Since the beginning, the numpysane library provided a broadcast_define() function to decorate existing Python routines to give them broadcasting awareness. This was very useful, but slow. I just did lots of typing, and now I have a flavor of this in C (the numpysane_pywrap module; new in numpysane 0.22). As expected, you get fast C loops! And similar to the rest of this library, this is a port of something in PDL: PDL::PP.
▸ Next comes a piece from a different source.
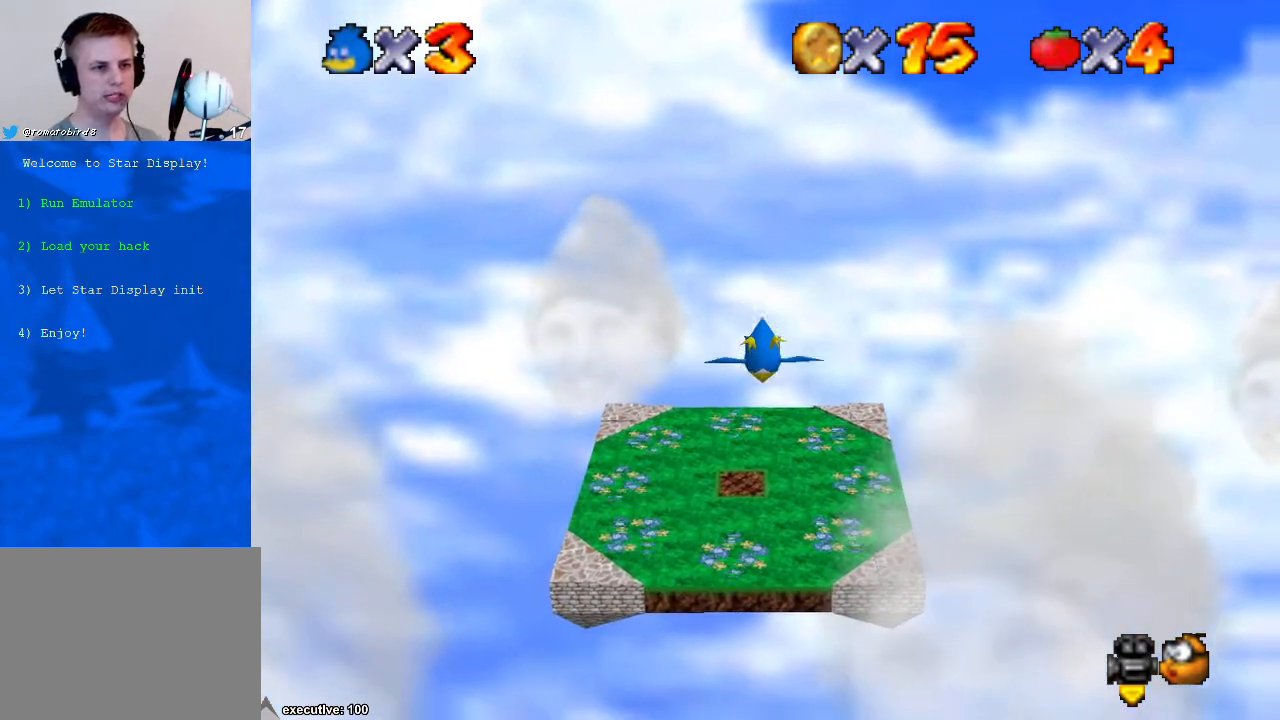
{"buttons": [], "left_stick": "up", "right_stick": "center", "events": [[167, "left_stick", "left"], [300, "left_stick", "center"], [500, "left_stick", "up"]]}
Full documentation lives here:

https://github.com/dkogan/numpysane/blob/master/README-pywrap.org

After writing this I realized that there was something similar available in numpy this whole time: https://docs.scipy.org/doc/numpy/reference/c-api.generalized-ufuncs.html

I haven't looked too deeply into this yet, but 2 things are clear:

There's a design difference: the numpy implementation uses function callbacks, while I generate C code. Code generation is what PDL::PP does, and when I thought about it earlier, it seemed like doing this with function pointers would be too painful. I guess it's doable, though.

And at least in one case, the gufuncs aren't doing the right broadcasting thing:

>>> a = np.arange(5).reshape(5,1)
>>> b = np.arange(3)

>>> np.matmul(a,b)
ValueError: matmul: Input operand 1 has a mismatch in
   its core dimension 0, with gufunc signature
   (n?,k),(k,m?)->(n?,m?) (size 3 is different from 1)

This should work. And if you do this with numpysane.broadcast_define() or with numpysane_pywrap, it does work. I'll look at it later to figure out what it's doing.